At Chapman University’s 45th annual forecast conference last December, we forecasted a mild recession would occur this year. That forecast seems to fly in the face of the recent report that top-line real GDP grew at a solid 2.9%, but digging a little deeper into that report suggests that storm clouds are forming.
As shown in Chart 1, real residential investment on a year-to-year basis dropped almost 20% in the fourth quarter. That’s one of the surest signs of a future economic downturn. Because of the reliance of many consumer products and financial services sectors on housing, lower residential investment eventually hits a large swath of the macroeconomy.

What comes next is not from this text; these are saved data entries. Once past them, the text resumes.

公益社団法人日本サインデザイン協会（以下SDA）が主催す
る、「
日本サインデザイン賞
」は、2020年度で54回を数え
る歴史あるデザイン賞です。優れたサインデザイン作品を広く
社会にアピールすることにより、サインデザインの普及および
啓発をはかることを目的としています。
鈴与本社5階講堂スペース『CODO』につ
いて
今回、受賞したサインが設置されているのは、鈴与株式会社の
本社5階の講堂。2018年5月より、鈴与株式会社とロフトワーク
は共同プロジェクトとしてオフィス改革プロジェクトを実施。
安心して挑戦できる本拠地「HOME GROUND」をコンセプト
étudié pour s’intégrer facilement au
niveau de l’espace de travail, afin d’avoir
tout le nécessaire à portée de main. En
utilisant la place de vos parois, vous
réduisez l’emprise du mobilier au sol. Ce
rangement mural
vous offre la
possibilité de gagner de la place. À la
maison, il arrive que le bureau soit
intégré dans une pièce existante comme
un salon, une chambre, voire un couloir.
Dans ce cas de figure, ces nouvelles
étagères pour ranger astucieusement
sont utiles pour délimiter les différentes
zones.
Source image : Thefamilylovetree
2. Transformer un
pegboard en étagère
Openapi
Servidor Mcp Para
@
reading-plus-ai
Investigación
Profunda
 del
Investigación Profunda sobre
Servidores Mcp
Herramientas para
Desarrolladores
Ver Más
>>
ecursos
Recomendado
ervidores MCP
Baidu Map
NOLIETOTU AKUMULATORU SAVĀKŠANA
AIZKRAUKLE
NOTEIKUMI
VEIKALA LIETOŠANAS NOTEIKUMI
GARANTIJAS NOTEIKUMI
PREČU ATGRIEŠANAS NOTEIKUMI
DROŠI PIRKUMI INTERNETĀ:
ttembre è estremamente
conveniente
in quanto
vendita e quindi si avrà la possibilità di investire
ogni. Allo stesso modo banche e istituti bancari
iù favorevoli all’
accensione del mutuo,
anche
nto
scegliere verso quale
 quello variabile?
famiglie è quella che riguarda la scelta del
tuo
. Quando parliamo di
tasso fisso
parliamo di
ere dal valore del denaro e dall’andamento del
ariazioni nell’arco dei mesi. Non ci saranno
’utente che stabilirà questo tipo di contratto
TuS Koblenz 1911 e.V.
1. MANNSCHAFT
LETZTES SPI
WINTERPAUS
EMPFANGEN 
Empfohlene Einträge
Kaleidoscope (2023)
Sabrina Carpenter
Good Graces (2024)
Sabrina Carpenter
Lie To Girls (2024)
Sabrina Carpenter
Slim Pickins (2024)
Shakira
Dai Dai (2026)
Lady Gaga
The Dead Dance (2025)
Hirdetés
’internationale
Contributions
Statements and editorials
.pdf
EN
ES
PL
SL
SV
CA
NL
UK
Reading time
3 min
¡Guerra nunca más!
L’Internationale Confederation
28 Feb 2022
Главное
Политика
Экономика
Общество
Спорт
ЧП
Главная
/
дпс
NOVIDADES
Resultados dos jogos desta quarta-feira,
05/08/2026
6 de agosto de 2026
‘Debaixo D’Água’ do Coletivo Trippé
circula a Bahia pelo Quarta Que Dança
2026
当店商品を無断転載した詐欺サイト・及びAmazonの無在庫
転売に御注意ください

Chart 2 shows that the economy six months prior to the 1974-75 recession looked uncannily like it looks today. While real GDP was growing at a steady positive rate, residential investment was dropping sharply. The contagion of this decline eventually led to lower growth in real GDP and a recession that started six months later.
There are other trends that also point to a midyear recession. The recent 25-basis point hike in the Fed funds rate has pushed the Fed’s target range to 4.5%-4.75%. As a result, the spread between the Fed funds rate and the 10-year T-bond rate has turned negative. This shift is significant. As shown in Chart 3, all eight recessions since 1965 occurred after the spread between the 10-year T-bond and Fed funds rate turned negative.
The remarkably consistent pattern between a negative interest rate spread and recessions is not the stuff of sunspot theories. It occurs because the Fed’s actions in increasing the Fed funds rate ultimately lead to lower spending and reduced demand for borrowing. That, in turn, leads long-term interest rates like the 10-year T-bond to stabilize or even decline.
The Fed, however, places upward pressure on the Fed funds rate as it continues its anti-inflationary fight. Eventually, the more rapidly increasing policy driven Fed funds rate moves above market-determined long-term interest rates, thereby leading to a negative spread.
As shown in Chart 4, our forecast calls for slower but continued increases in the Fed funds rate to 5.2%. At the same time, we are forecasting the 10-year T-bond to remain close to its current rate of 3.4%. That’s a negative spread of almost 2%. Such a spread has never occurred without a recession soon following.
In the face of this, what to do … what to do?
Recessions don’t affect everyone the same way, but they almost always lead to rising inventories, rising unemployment and lower consumer spending and industrial production.
Since cyclical troughs in the stock market occur during a recession, careful planning should be done, preferably with a financial adviser, to create a more defensive portfolio. That means pivoting to more cash and a greater share of investments in companies that are more recession-proof, like consumer staples, utilities and healthcare.
Of course, we may be wrong. In spite of the fact it’s never happened before, Jerome Powell and his colleagues on the Fed might be the first to pull off a soft landing. But even if it does, the sharp drop in residential spending that has already occurred means that we’re in for a bumpy ride, one that’s pointing south.